A wide variety of psychotherapeutic agents are used for treating depression, including SSRI-type drugs like fluoxetine. However, the SSRI category of drugs sometimes produce serious adverse effects such as excessive fatigue and altered behaviour associated with increased suicidal tendency in patients. Most of the tricyclic antidepressants cause unwanted side effects like dry mouth, urinary retention, constipation, blurred vision and glaucoma, weight gain and increased heart rate, which reduces patient compliance. Hence, alternative remedies for treating depression are often sought by both patients and health care professionals, which may serve as an add-on to the existing antidepressant psychotherapies6. Recently, herbal medicines and/or nutraceuticals have been promoted for treating depression and have found better patient acceptability due to lesser side effects, easy availability and lower cost. Many herbal alcoholic extracts of plants such as Centella aciatica, Hibiscus tilaceous, Moringa oliefera have shown antidepressant activities in experimental mouse models7,8. The use of herbal extracts as antidepressants may aid in reducing the dose of the corresponding synthetic drug6. Several plant products and botanicals like St. Johns wort (Hypericum perforatum), brahmi (Centella asiatica), turmeric (Curcuma longa), tulsi (Occimum sanctum) have shown significant antidepressant activities, which are attributed to their inherently rich antioxidant ingredients and flavonoids. The flavonoids have been reported to possess neuroprotective effects through reduction of oxidative stress in the CNS and amelioration of depression8-10.
Beetroot, Beta vulgaris (BV), belongs to the family Chenopodiacae and beetroot juice is purported as promising candidate for developing natural health products due to its antioxidant, chemoprotective properties and free-radical scavenging activity11. The BV is a rich source of many valuable phytoconstitutents and contains large amount of nitrates, antioxidants like betaxanthin, anthocyanins, betacyanin, vulgaxanthin, vitamin C, flavonoids and tryptophan11,12. The flavonoids are known to have a wide array of beneficial activities against a variety of diseases, including cardiovascular disorders, chronic inflammatory diseases and cancer. The BV also contains folate (present as folic acid) which can help reduce the risk of anxiety and depression13. Tryptophan has also been found in BV11 and an enzyme present in BV aids in the conversion of tryptophan to serotonin12. Beetroot nitrates are reported to have a range of beneficial cardiovascular effects, including reduction of blood pressure, inhibiting platelet aggregation, preserving or improving endothelial dysfunction, enhancing exercise performance in healthy individuals and patients with peripheral arterial disease14. The BV has been used in traditional Indian medicine for a number of ailments such as expectorant, diuretic, sedative and in the treatment of mental disorders. In addition, BV has the ability to produce hepatoprotective15, antihypertensive16 and antihyperlipidemic effects17, however, its potential to act against depression remains unexplored.
The present study was designed to investigate the antidepressant potential of Beta vulgaris in experimental model of depression. Forced Swimming Test (FST), Tail Suspension Test (TST) and locomotor activity (LAT) were used as endpoints to determine the antidepressant activity of aqueous and methanolic extracts of BV in adult Swiss albino mice.

Problems to solve:
a - Return the words of the passage on beetroot and depression starting at "The present study" and ending at "Swiss albino mice.".
b - List every plant product or botanical in the passage on beetroot and depression whose scientific name is given in parentheses, with that scientific name.
Rely only on the passage on beetroot and depression.

[Keypoint text descriptions]
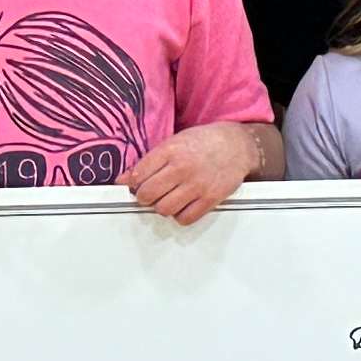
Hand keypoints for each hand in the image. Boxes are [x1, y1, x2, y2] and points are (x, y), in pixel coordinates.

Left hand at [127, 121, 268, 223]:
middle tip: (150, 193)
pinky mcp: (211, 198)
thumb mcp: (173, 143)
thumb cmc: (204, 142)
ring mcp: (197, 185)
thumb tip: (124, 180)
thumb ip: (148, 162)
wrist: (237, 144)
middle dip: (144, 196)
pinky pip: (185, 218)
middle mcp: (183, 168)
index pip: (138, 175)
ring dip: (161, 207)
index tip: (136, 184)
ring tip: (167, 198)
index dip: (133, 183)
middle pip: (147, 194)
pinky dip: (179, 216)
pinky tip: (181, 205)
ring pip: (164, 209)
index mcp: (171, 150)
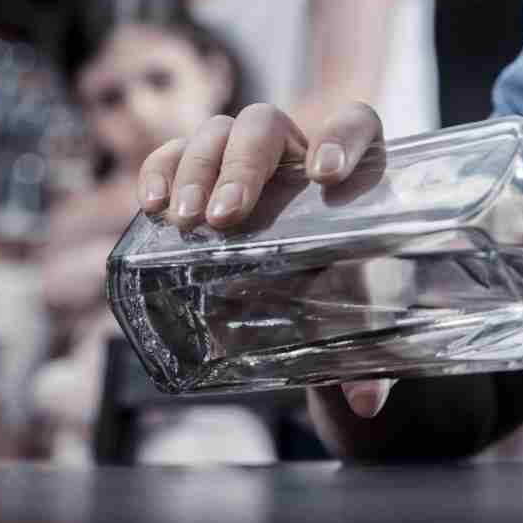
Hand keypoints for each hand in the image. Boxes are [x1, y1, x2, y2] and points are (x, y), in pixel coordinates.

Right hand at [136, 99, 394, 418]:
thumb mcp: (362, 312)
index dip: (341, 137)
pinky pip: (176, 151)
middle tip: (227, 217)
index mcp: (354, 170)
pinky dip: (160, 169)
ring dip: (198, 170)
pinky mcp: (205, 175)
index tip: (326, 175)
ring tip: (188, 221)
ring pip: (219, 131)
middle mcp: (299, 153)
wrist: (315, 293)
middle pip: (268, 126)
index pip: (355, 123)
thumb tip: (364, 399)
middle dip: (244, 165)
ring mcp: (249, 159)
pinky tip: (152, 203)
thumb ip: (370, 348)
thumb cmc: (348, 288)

Per-task answers:
a -
The present study was designed to investigate the antidepressant potential of Beta vulgaris in experimental model of depression. Forced Swimming Test (FST), Tail Suspension Test (TST) and locomotor activity (LAT) were used as endpoints to determine the antidepressant activity of aqueous and methanolic extracts of BV in adult Swiss albino mice.

b -
St. Johns wort (Hypericum perforatum)
brahmi (Centella asiatica)
turmeric (Curcuma longa)
tulsi (Occimum sanctum)